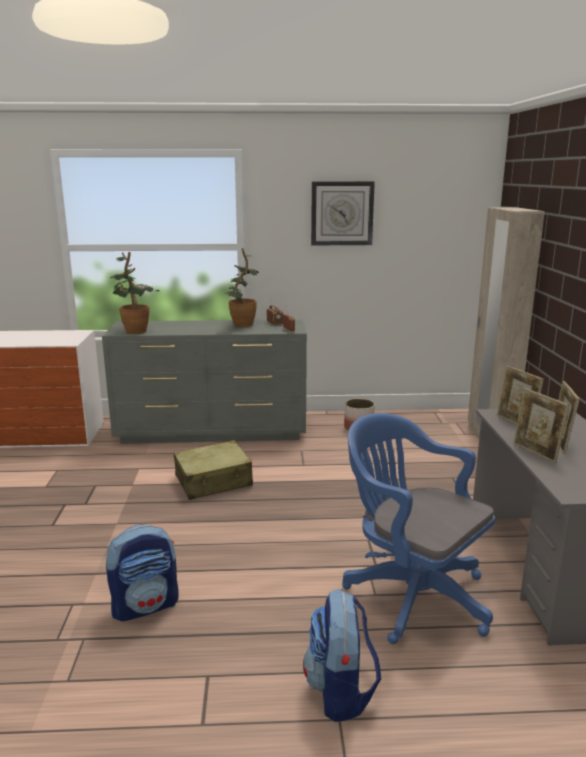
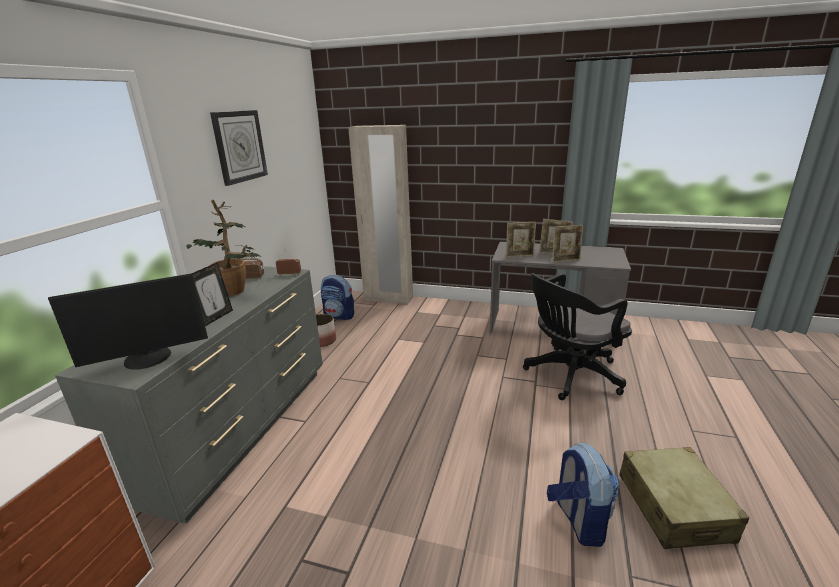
camera: 70 degrees left, 5 degrees up
potted plant [111,252,159,334] -> monitor [48,273,208,370]
beige suitcase [174,440,253,500] -> beige suitcase moved to [619,447,749,549]
backpack [303,589,381,722] -> backpack moved to [321,275,354,320]
blue office chair [342,413,495,644] -> black office chair [523,273,632,400]
none -> picture frame [192,262,233,326]

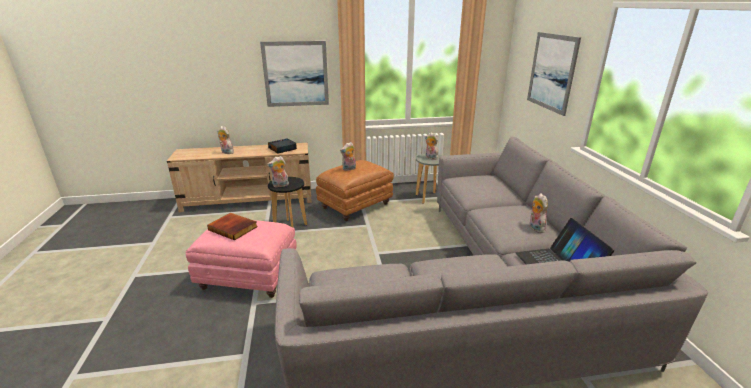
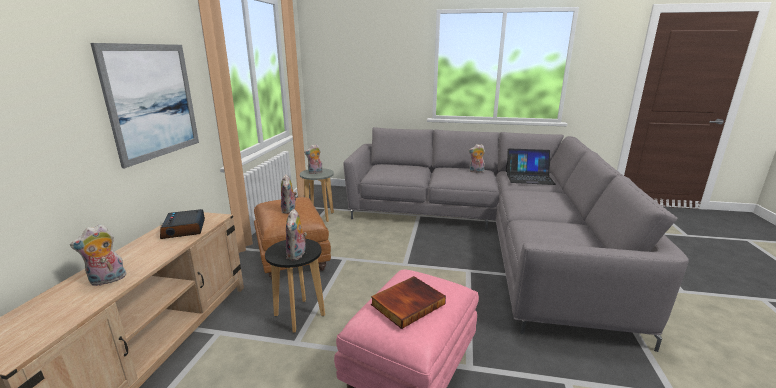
camera: 70 degrees left, 5 degrees down
picture [527,32,581,116] -> none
━━━━
### HOW TO COMPLETE THIS TASK
What is needed is each line of the entries that contains the word "degrees".

### EXERCISE RESULT
camera: 70 degrees left, 5 degrees up
camera: 70 degrees left, 5 degrees down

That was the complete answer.